Ausrichtung nach Basel
In der Zeit nach dem Ersten Weltkrieg ging die Zahl der jüdischen Einwohnerinnen und Einwohner Liestals zurück. Dies, wie es auf der genannten Website heisst, «da ländliche Orte wie Liestal wegen des Wandels der Einkaufsgewohnheiten und auf Grund der Berufsstruktur der jüdischen Gewerbetreibenden für jüdische Familien an Attraktivität verloren». Jüdische Zuwanderer liessen sich stattdessen nun in den stadtnahen Gemeinden des Bezirks Arlesheim nieder.
Nach dem Zweiten Weltkrieg nahm die Zahl der Juden in Liestal weiter ab. In den 1950er-Jahren konnte in Liestal nur noch zu den wichtigen Feiertagen Pessach, Rosch Haschana und Jom Kipur die für den Gottesdienst erforderliche Zahl von zehn jüdischen Männern erreicht werden. In der Folge wurde die jüdische Gemeinde Liestal 1956 aufgelöst.
Mit Blick auf die weitere Entwicklung des jüdischen Lebens im Kanton Baselland stellt das Baselbieter Geschichtswerk «Nah dran, weit weg» fest: «Bis 1960 blieb die jüdische Bevölkerung des Kantons bei der Grössenordnung von rund 200 Personen. Danach verdoppelte sich deren Zahl bis 1990 auf rund 440, die zum allergrössten Teil im Bezirk Arlesheim leben.

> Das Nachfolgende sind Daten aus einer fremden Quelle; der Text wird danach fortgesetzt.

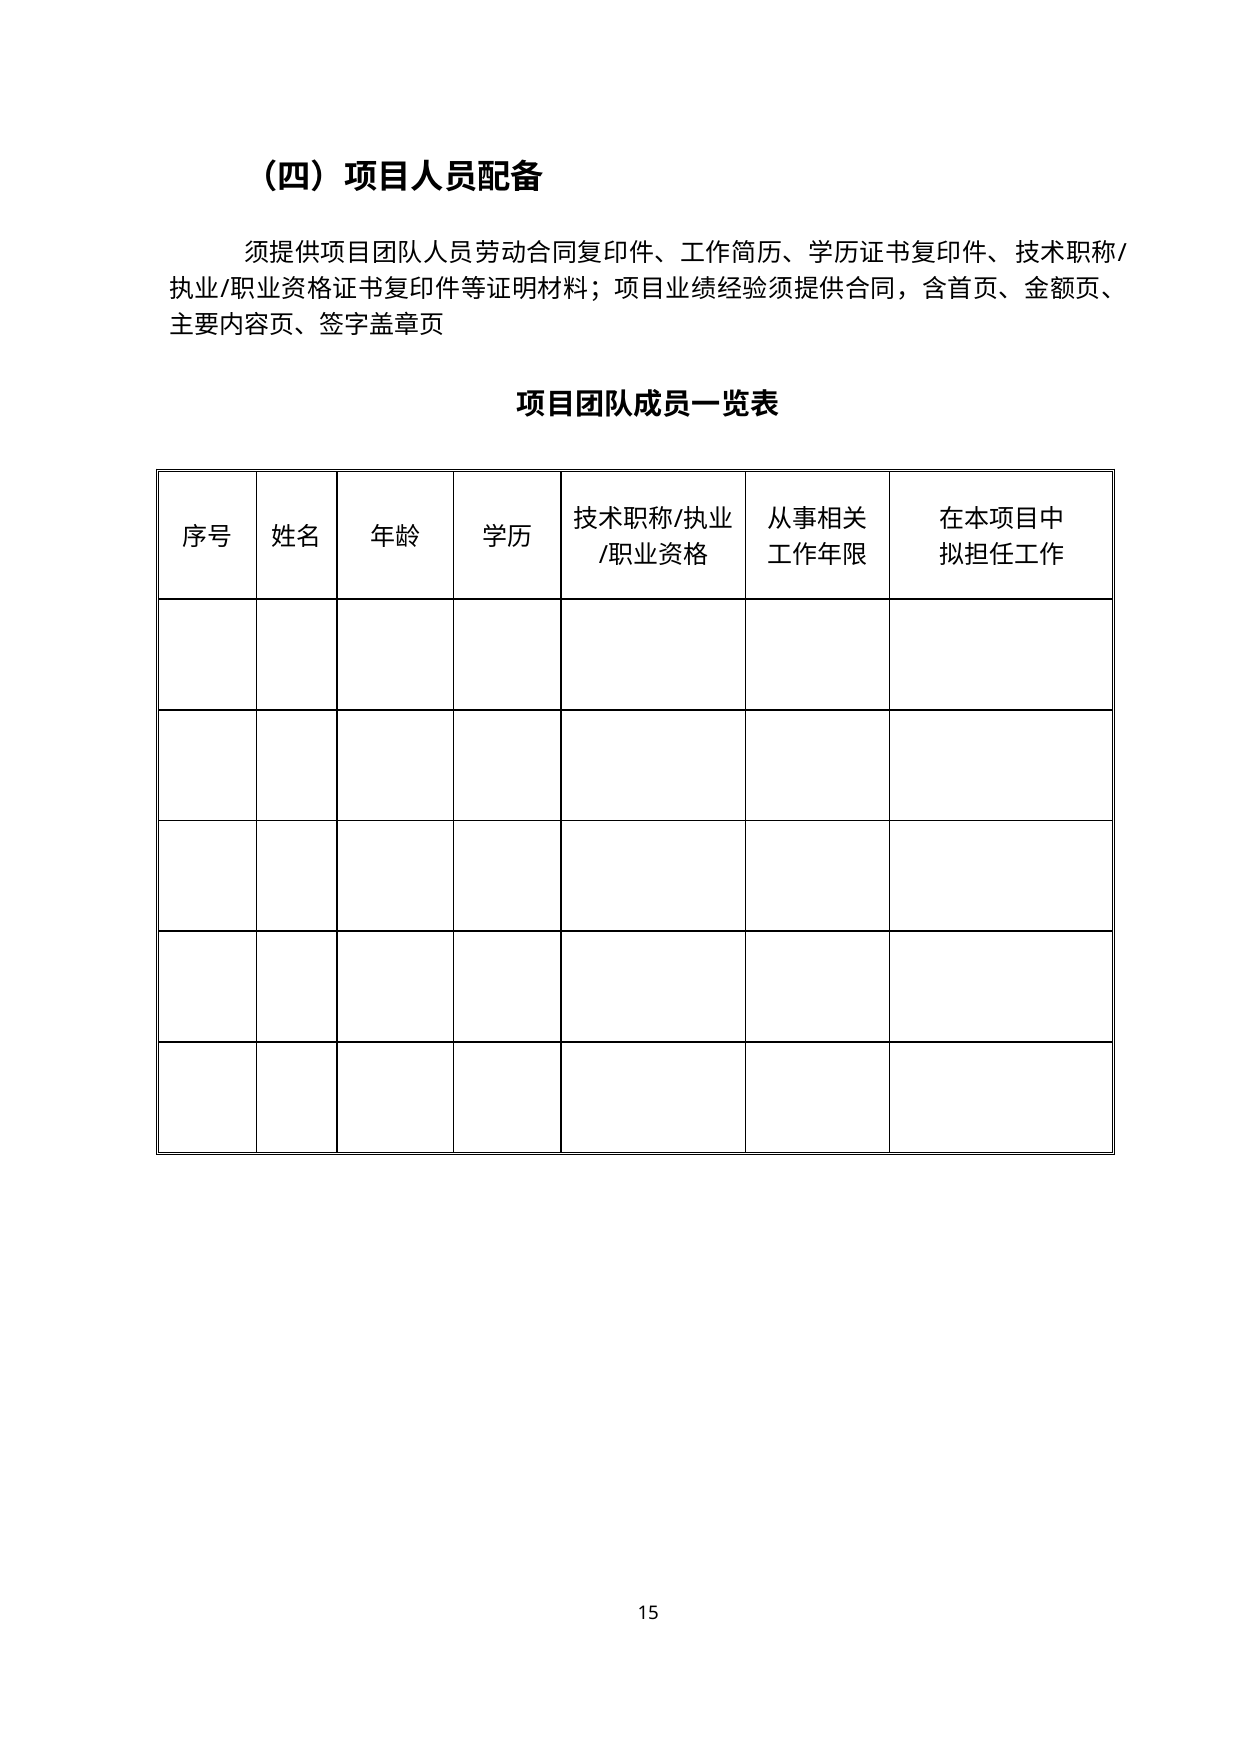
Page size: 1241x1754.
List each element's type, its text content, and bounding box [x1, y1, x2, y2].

table_cell [159, 1043, 256, 1152]
table_cell [562, 711, 745, 820]
table_cell [257, 821, 336, 930]
table_header 年龄 [338, 472, 453, 598]
table_header 在本项目中 拟担任工作 [890, 472, 1112, 598]
table_cell [890, 1043, 1112, 1152]
table_cell [338, 821, 453, 930]
table_cell [159, 932, 256, 1041]
table_cell [159, 821, 256, 930]
table_cell [746, 1043, 889, 1152]
table_header 学历 [454, 472, 560, 598]
table_cell [890, 821, 1112, 930]
table_cell [562, 932, 745, 1041]
table_header 从事相关工作年限 [746, 472, 889, 598]
table_cell [746, 600, 889, 709]
text 须提供项目团队人员劳动合同复印件、工作简历、学历证书复印件、技术职称/执业/职业资格证书复印件等证明材料；项目业绩经验须提供合同，含首页、金额页、主要内容页、签字盖章页 [169, 232, 1127, 341]
table_cell [257, 600, 336, 709]
table_cell [890, 600, 1112, 709]
table_cell [338, 932, 453, 1041]
table_cell [890, 711, 1112, 820]
text 项目团队成员一览表 [169, 381, 1127, 423]
table_header 技术职称/执业/职业资格 [562, 472, 745, 598]
table_header 序号 [159, 472, 256, 598]
table_cell [746, 711, 889, 820]
table_cell [159, 600, 256, 709]
table_cell [454, 821, 560, 930]
table_cell [338, 1043, 453, 1152]
table_cell [257, 932, 336, 1041]
table_cell [257, 711, 336, 820]
text 包括不限于以下内容：1.对本项目的认识程度，可从项目背景、政策依据、未来发展等方面展开；2.具体可行的项目实施方案；3.项目工作方法、步骤及质量保障措施（保障措施应包含参与项目的专家资源、工作报告的内部审核程序等内容）；4.风险控制方案；5.保密措施等（四）项目人员配备 [169, 150, 1127, 198]
table_cell [338, 600, 453, 709]
table_cell [562, 600, 745, 709]
table_cell [338, 711, 453, 820]
table_cell [454, 711, 560, 820]
table_cell [562, 821, 745, 930]
table_header 姓名 [257, 472, 336, 598]
table_cell [454, 932, 560, 1041]
table_cell [159, 711, 256, 820]
table_cell [562, 1043, 745, 1152]
table_cell [454, 600, 560, 709]
table_cell [454, 1043, 560, 1152]
table_cell [746, 932, 889, 1041]
table_cell [746, 821, 889, 930]
table_cell [257, 1043, 336, 1152]
table_cell [890, 932, 1112, 1041]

Entsprechend sind das Gemeindeleben und der Besuch der Synagoge auf die Stadt Basel ausgerichtet.»
*Achilles Nordmann: Die Juden im Kanton Baselland, Basler Jahrbuch 1914 (auch online). – Ferner: alemannia-judaica.de.

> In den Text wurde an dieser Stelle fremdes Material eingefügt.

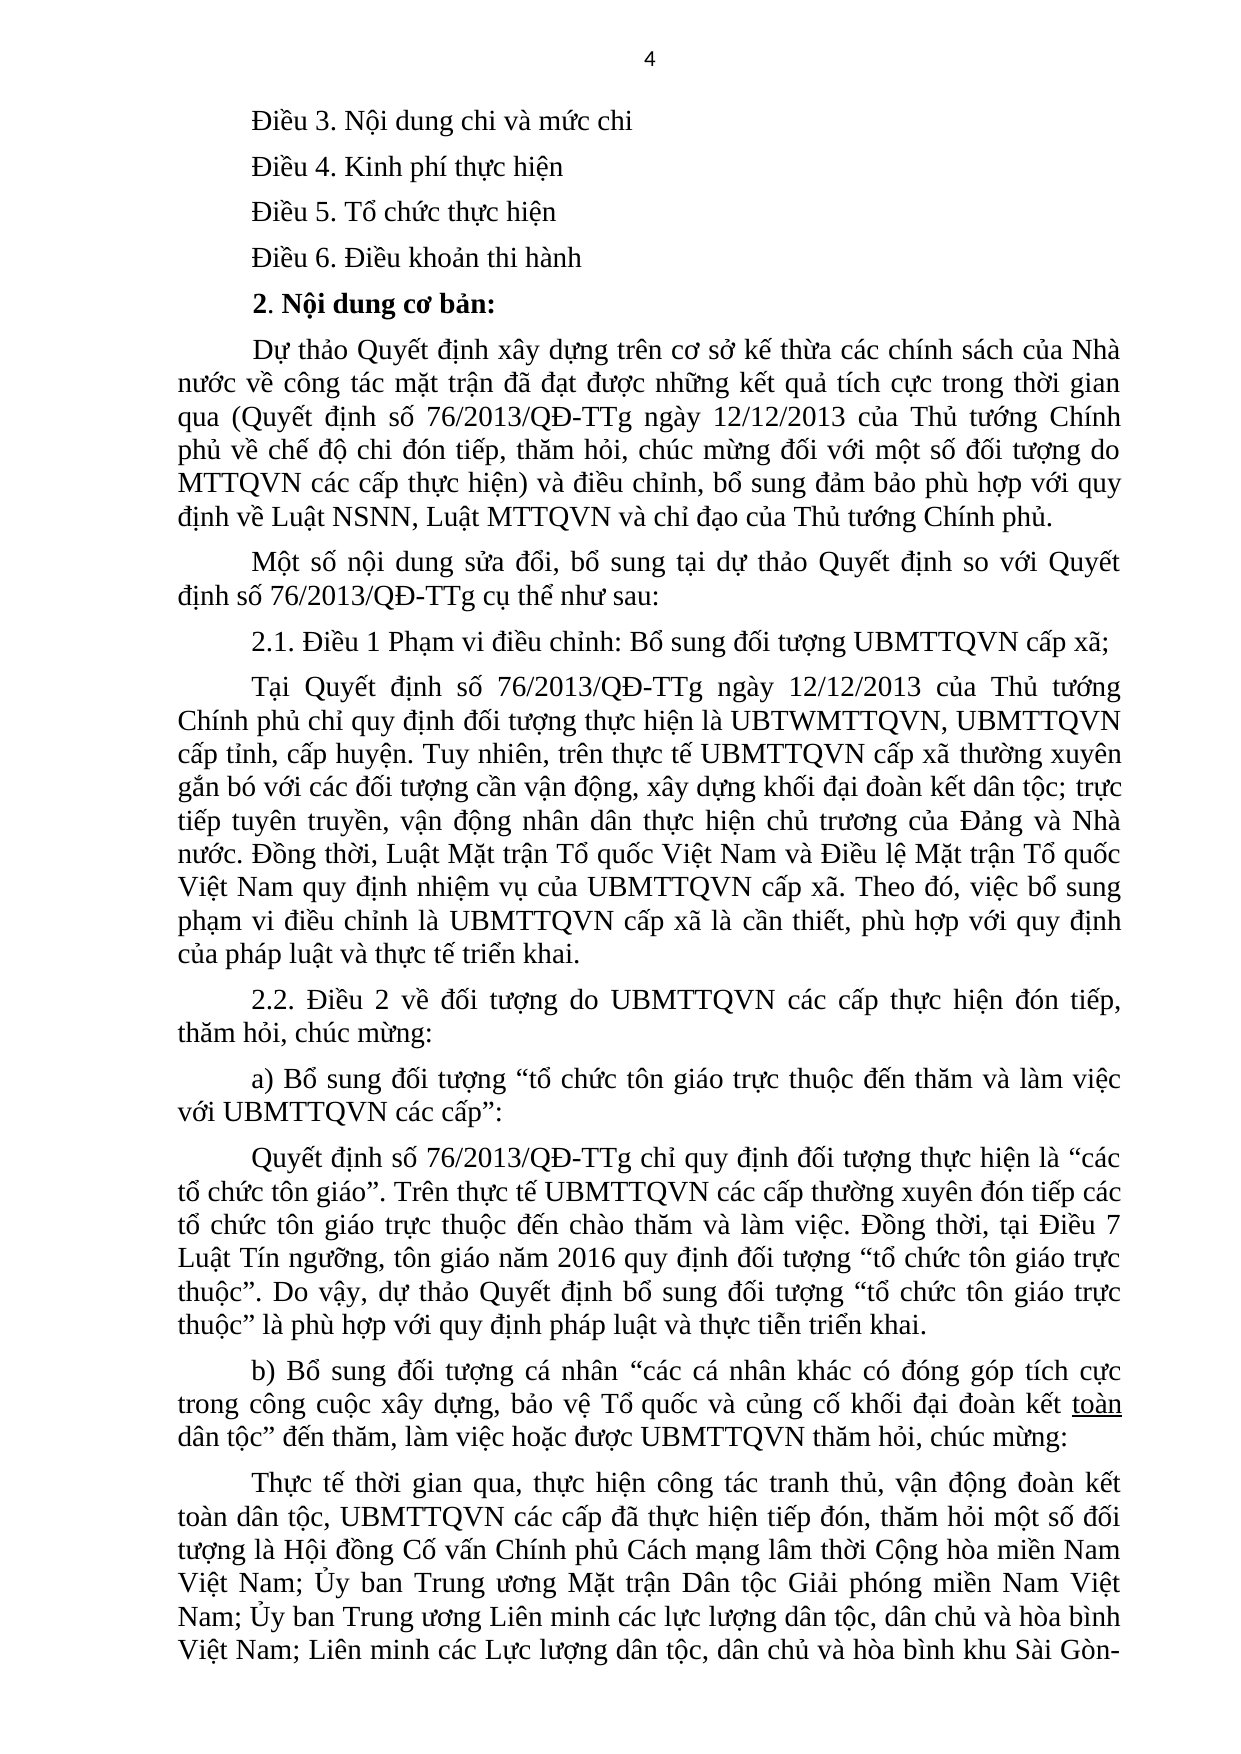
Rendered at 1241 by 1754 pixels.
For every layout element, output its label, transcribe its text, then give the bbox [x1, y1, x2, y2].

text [177, 1466, 1122, 1666]
text Điều 3. Nội dung chi và mức chi [177, 103, 1122, 137]
text b) Bổ sung đối tượng cá nhân “các cá nhân khác có đóng góp tích cực trong công cuộc xây dựng, bảo vệ Tổ quốc và củng cố khối đại đoàn kết toàn dân tộc” đến thăm, làm việc hoặc được UBMTTQVN thăm hỏi, chúc mừng: [177, 1353, 1122, 1453]
text Điều 5. Tổ chức thực hiện [177, 195, 1122, 228]
text 2.1. Điều 1 Phạm vi điều chỉnh: Bổ sung đối tượng UBMTTQVN cấp xã; [177, 624, 1122, 658]
text a) Bổ sung đối tượng “tổ chức tôn giáo trực thuộc đến thăm và làm việc với UBMTTQVN các cấp”: [177, 1062, 1122, 1128]
text Quyết định số 76/2013/QĐ-TTg chỉ quy định đối tượng thực hiện là “các tổ chức tôn giáo”. Trên thực tế UBMTTQVN các cấp thường xuyên đón tiếp các tổ chức tôn giáo trực thuộc đến chào thăm và làm việc. Đồng thời, tại Điều 7 Luật Tín ngưỡng, tôn giáo năm 2016 quy định đối tượng “tổ chức tôn giáo trực thuộc”. Do vậy, dự thảo Quyết định bổ sung đối tượng “tổ chức tôn giáo trực thuộc” là phù hợp với quy định pháp luật và thực tiễn triển khai. [177, 1141, 1122, 1341]
text Điều 6. Điều khoản thi hành [177, 241, 1122, 274]
text Dự thảo Quyết định xây dựng trên cơ sở kế thừa các chính sách của Nhà nước về công tác mặt trận đã đạt được những kết quả tích cực trong thời gian qua (Quyết định số 76/2013/QĐ-TTg ngày 12/12/2013 của Thủ tướng Chính phủ về chế độ chi đón tiếp, thăm hỏi, chúc mừng đối với một số đối tượng do MTTQVN các cấp thực hiện) và điều chỉnh, bổ sung đảm bảo phù hợp với quy định về Luật NSNN, Luật MTTQVN và chỉ đạo của Thủ tướng Chính phủ. [177, 333, 1122, 533]
text 2. Nội dung cơ bản: [177, 287, 1122, 320]
text 2.2. Điều 2 về đối tượng do UBMTTQVN các cấp thực hiện đón tiếp, thăm hỏi, chúc mừng: [177, 983, 1122, 1049]
text Điều 4. Kinh phí thực hiện [177, 149, 1122, 183]
text Một số nội dung sửa đổi, bổ sung tại dự thảo Quyết định so với Quyết định số 76/2013/QĐ-TTg cụ thể như sau: [177, 545, 1122, 612]
text Tại Quyết định số 76/2013/QĐ-TTg ngày 12/12/2013 của Thủ tướng Chính phủ chỉ quy định đối tượng thực hiện là UBTWMTTQVN, UBMTTQVN cấp tỉnh, cấp huyện. Tuy nhiên, trên thực tế UBMTTQVN cấp xã thường xuyên gắn bó với các đối tượng cần vận động, xây dựng khối đại đoàn kết dân tộc; trực tiếp tuyên truyền, vận động nhân dân thực hiện chủ trương của Đảng và Nhà nước. Đồng thời, Luật Mặt trận Tổ quốc Việt Nam và Điều lệ Mặt trận Tổ quốc Việt Nam quy định nhiệm vụ của UBMTTQVN cấp xã. Theo đó, việc bổ sung phạm vi điều chỉnh là UBMTTQVN cấp xã là cần thiết, phù hợp với quy định của pháp luật và thực tế triển khai. [177, 670, 1122, 970]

Zionistenkongress in Basel
vs. Der «Schweizerische Israelitische Gemeindebund (SIG)» bezeichnet in einem Factsheet den Zionismus als eine vom Journalisten und Schriftsteller Theodor Herzl (1860–1904) begründete «jüdische Nationalbewegung», die «das Ziel hatte, einen jüdischen Staat zu gründen». Herzl legte in einer Broschüre die Grundlage eines jüdischen Staates europäischen Zuschnitts dar und berief 1897 den ersten Zionistenkongress in Basel ein. Von Sonntag bis Dienstag findet nun am Originalschauplatz im Stadtcasino Basel eine Jubiläumsfeier statt.